The calculator shows your projected balance, annual contributions from both you and your employer, and total growth over your career. The employer match is free money — if you're not contributing enough to capture the full match, that's the single highest-return financial move available to you.
How the 401(k) math works
Each year, your total contribution (yours + employer match) is invested and earns your expected return. The balance compounds annually using the standard future-value formula: FV = PV × (1+r)n + PMT × [(1+r)n − 1] / r, where PV is your current balance, PMT is total annual contributions, r is the annual return, and n is years to retirement.
The 2025 IRS limit on employee contributions is $23,500 (or $31,000 if you're 50 or older with catch-up). Employer contributions don't count toward this cap.
Example
Suppose you earn $75,000, contribute 10% ($7,500/year), and your employer matches 100% up to 5% of salary (adding $3,750).
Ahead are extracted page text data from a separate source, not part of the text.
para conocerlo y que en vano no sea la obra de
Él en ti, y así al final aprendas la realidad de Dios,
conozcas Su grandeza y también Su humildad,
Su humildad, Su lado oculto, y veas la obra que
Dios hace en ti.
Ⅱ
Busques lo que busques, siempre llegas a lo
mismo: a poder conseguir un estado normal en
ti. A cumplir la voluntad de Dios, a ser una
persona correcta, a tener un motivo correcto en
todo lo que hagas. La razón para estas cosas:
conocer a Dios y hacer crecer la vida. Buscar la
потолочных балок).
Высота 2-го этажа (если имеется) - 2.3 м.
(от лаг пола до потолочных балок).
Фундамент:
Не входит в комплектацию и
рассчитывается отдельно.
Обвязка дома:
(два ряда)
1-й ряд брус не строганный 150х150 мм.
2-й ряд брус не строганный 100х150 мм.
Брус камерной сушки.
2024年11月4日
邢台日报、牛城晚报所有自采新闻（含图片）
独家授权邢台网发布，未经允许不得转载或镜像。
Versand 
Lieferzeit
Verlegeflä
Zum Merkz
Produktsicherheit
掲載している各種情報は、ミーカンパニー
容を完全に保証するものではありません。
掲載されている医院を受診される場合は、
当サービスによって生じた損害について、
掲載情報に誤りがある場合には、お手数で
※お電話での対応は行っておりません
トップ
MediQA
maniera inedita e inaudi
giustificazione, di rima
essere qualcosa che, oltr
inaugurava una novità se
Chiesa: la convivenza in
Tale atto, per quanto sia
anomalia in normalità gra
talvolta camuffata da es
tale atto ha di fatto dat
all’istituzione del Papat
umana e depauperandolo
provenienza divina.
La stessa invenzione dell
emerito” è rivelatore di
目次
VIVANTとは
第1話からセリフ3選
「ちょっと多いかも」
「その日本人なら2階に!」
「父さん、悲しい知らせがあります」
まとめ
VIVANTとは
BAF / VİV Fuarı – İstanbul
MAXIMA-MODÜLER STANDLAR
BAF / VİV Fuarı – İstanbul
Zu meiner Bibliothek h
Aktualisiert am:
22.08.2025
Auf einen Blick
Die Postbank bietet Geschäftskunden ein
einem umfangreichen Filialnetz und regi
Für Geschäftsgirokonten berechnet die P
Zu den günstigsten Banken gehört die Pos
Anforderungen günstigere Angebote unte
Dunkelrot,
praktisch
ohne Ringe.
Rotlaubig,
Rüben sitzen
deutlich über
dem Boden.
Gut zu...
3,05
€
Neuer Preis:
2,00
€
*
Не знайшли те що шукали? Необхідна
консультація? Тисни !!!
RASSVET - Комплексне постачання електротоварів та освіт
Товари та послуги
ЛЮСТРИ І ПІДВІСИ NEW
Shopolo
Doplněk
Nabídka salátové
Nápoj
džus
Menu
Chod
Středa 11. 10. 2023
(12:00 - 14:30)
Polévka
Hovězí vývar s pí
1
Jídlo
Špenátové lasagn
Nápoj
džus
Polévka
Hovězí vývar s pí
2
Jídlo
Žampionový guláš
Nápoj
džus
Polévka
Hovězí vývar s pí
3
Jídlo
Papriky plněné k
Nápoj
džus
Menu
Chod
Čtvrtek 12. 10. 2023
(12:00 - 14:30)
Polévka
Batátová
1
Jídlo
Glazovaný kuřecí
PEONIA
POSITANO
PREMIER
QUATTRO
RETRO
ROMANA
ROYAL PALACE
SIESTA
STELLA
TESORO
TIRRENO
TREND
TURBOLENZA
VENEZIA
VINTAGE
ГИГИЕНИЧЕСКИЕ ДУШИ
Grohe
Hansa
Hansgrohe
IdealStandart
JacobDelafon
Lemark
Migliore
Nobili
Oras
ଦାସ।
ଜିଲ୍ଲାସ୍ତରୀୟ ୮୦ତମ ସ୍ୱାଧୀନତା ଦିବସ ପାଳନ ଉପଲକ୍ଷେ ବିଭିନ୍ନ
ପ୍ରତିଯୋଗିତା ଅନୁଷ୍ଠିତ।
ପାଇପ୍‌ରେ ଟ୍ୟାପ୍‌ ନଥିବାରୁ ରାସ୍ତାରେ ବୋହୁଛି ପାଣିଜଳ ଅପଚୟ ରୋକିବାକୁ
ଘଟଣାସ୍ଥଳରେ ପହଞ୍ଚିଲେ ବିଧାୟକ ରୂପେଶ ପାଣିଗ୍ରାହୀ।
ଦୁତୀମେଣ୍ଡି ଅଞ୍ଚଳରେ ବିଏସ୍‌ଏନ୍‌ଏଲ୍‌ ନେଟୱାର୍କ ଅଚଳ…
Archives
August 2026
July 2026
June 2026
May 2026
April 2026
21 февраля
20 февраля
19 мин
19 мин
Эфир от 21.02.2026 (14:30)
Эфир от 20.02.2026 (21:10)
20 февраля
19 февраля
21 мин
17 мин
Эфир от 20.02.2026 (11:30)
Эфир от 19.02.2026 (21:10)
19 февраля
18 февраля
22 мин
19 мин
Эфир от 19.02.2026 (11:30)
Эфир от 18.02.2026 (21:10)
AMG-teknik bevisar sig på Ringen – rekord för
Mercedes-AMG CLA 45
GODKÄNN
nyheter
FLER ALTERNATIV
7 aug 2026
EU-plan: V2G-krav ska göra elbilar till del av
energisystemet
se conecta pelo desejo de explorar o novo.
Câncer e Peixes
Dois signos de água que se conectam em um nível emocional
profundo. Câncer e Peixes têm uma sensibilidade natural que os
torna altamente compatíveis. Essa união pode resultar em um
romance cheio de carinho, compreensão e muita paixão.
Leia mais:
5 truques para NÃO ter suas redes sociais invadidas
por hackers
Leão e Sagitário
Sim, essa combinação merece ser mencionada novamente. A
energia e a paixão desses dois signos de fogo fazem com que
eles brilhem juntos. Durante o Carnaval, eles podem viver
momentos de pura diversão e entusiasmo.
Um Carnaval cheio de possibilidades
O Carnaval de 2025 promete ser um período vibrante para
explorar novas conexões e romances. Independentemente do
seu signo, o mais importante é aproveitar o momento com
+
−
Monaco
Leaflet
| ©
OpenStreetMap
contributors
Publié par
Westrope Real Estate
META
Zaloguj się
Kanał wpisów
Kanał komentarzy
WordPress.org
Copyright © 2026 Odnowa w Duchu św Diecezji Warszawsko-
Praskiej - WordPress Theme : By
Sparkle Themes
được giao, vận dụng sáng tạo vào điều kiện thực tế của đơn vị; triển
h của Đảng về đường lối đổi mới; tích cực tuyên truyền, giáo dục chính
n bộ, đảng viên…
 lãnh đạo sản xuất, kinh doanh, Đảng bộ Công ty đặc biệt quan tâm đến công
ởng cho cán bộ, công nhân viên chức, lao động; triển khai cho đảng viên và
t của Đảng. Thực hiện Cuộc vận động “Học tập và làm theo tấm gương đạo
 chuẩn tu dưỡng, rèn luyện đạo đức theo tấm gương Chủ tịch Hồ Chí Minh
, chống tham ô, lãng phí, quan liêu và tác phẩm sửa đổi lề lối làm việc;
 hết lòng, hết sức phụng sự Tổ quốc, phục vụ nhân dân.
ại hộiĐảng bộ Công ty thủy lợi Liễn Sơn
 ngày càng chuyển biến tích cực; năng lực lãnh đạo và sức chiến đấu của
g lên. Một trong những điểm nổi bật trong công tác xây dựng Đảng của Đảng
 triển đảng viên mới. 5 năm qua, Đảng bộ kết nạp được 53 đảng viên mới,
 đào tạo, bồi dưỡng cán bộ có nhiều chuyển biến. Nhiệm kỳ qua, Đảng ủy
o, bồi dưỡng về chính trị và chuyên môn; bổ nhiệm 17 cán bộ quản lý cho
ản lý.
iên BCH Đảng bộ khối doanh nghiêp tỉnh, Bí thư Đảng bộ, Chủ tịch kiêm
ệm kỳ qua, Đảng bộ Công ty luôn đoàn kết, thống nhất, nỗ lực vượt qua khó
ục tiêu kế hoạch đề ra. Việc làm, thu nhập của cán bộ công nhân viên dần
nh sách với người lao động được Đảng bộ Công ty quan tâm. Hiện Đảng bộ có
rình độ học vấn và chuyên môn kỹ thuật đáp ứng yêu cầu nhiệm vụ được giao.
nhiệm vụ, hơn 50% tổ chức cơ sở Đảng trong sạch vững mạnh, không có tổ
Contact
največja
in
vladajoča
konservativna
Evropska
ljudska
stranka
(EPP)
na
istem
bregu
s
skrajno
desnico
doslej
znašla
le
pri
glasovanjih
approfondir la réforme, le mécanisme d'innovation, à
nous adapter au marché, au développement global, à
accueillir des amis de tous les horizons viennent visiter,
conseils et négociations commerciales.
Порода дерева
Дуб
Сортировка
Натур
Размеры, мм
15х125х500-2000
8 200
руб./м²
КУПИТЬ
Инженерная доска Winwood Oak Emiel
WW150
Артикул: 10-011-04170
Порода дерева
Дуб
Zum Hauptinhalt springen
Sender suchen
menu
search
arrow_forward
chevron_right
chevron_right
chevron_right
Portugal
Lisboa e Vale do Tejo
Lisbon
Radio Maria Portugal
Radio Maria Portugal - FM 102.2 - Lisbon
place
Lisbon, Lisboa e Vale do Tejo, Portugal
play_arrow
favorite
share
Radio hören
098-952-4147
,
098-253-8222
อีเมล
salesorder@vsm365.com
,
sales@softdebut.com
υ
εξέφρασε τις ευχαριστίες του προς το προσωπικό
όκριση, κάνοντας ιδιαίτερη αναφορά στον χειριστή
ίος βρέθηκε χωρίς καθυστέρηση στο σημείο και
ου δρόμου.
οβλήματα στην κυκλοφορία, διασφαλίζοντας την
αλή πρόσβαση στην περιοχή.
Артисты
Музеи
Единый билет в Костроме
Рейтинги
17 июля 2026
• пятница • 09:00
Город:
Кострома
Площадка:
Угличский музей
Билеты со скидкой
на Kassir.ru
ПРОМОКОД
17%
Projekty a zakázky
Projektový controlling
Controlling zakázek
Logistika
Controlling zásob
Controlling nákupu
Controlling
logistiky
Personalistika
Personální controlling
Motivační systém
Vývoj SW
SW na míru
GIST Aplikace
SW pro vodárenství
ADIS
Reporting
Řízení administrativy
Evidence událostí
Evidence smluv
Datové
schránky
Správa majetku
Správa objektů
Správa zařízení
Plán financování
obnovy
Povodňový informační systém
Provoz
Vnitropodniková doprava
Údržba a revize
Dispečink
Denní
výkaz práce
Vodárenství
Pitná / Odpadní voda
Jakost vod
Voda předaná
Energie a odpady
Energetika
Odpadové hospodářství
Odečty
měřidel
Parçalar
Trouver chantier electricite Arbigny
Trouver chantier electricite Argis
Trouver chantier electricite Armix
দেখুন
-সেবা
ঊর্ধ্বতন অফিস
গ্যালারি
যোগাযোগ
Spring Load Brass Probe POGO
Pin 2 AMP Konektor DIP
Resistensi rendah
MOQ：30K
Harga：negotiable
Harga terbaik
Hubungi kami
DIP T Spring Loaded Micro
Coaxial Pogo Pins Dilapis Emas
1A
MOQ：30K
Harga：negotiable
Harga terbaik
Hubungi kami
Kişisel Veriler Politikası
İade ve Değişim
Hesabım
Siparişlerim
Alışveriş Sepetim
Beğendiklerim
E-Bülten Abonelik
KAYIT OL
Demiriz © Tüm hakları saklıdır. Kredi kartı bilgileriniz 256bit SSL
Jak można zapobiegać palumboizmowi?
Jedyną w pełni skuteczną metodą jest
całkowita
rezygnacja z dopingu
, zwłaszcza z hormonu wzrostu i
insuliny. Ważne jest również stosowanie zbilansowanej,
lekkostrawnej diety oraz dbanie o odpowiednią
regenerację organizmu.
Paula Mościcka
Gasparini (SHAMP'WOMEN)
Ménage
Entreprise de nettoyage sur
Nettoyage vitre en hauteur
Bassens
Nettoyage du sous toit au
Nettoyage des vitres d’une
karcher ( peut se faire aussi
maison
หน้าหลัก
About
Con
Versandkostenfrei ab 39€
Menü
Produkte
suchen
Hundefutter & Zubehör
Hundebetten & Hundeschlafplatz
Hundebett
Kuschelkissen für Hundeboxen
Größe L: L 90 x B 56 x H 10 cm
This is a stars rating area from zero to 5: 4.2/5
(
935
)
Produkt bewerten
With a 7% return over 30 years, that $11,250 per year grows to roughly $1.1 million. Without the employer match, the same contribution reaches about $750K — your employer adds over $300K to your retirement just from matching.
Frequently asked questions
What is the 401(k) contribution limit for 2025?
For 2025, you can contribute up to $23,500 if you are under age 50. If you are 50 or older, the catch-up provision adds $7,500 for a total limit of $31,000. Employer contributions are separate and do not reduce your personal cap.
How does employer 401(k) matching work?
A common formula is "100% match up to 5% of salary." If your salary is $70,000 and you contribute 5% ($3,500), your employer adds another $3,500. Contribute less than 5% and you get a proportionally smaller match. Always contribute at least enough to capture the full match — it's an instant 100% return on that money.
What annual return should I use?
A diversified stock-heavy portfolio has historically returned roughly 7% per year after inflation (about 10% before inflation). Use 6–7% for conservative planning. If your plan has high expense ratios, subtract 0.5–1% for a more accurate projection.
Should I contribute to traditional or Roth 401(k)?
Traditional contributions reduce your taxable income now; you pay taxes on withdrawals in retirement. Roth contributions are after-tax but grow and withdraw tax-free. If you expect to be in a higher tax bracket in retirement, Roth is generally better. If you expect a lower bracket, traditional usually wins.
Does my employer match count toward the IRS limit?
No. The $23,500 employee limit applies only to your contributions. Employer contributions are separate. The combined 2025 limit (employee + employer) is $70,000.